[[ EXERCISE MATERIAL open ]]
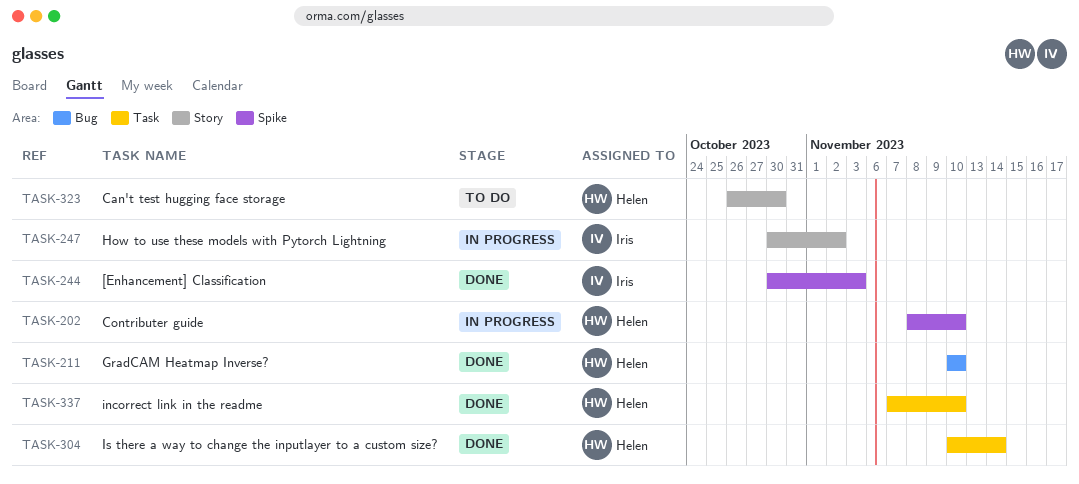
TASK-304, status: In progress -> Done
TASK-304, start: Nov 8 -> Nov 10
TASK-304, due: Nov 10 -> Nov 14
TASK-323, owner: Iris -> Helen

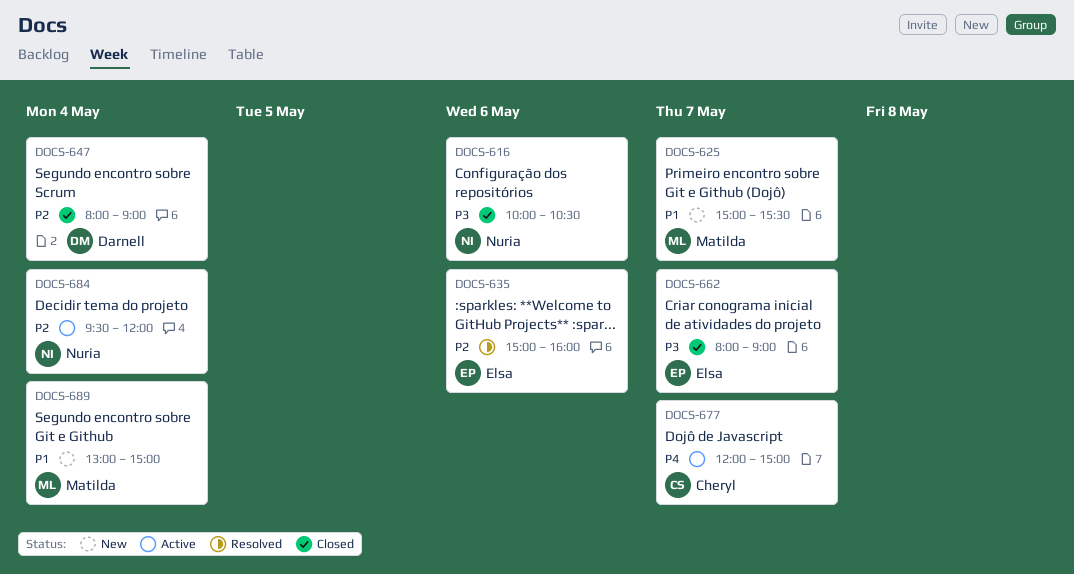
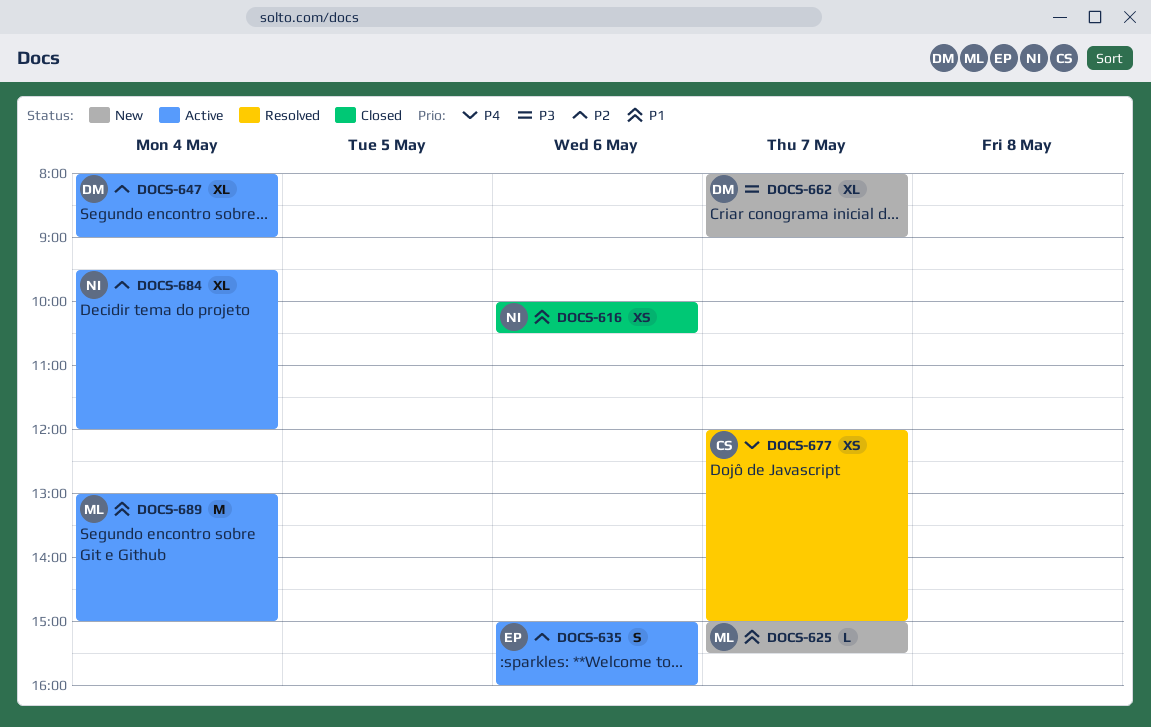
DOCS-616, priority: P3 -> P1
DOCS-635, status: Resolved -> Active
DOCS-647, status: Closed -> Active
DOCS-662, status: Closed -> New
DOCS-662, owner: Elsa -> Darnell
DOCS-677, status: Active -> Resolved
DOCS-689, status: New -> Active

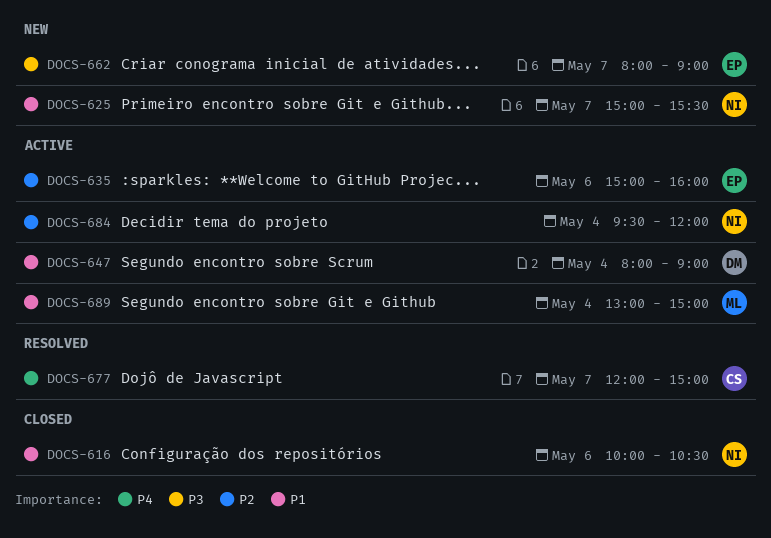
DOCS-625, owner: ML -> NI
DOCS-647, priority: P2 -> P1
DOCS-662, owner: DM -> EP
[[ EXERCISE MATERIAL closed ]]
Scan the records above for the string "priority", then report every line that contains it.

DOCS-616, priority: P3 -> P1
DOCS-647, priority: P2 -> P1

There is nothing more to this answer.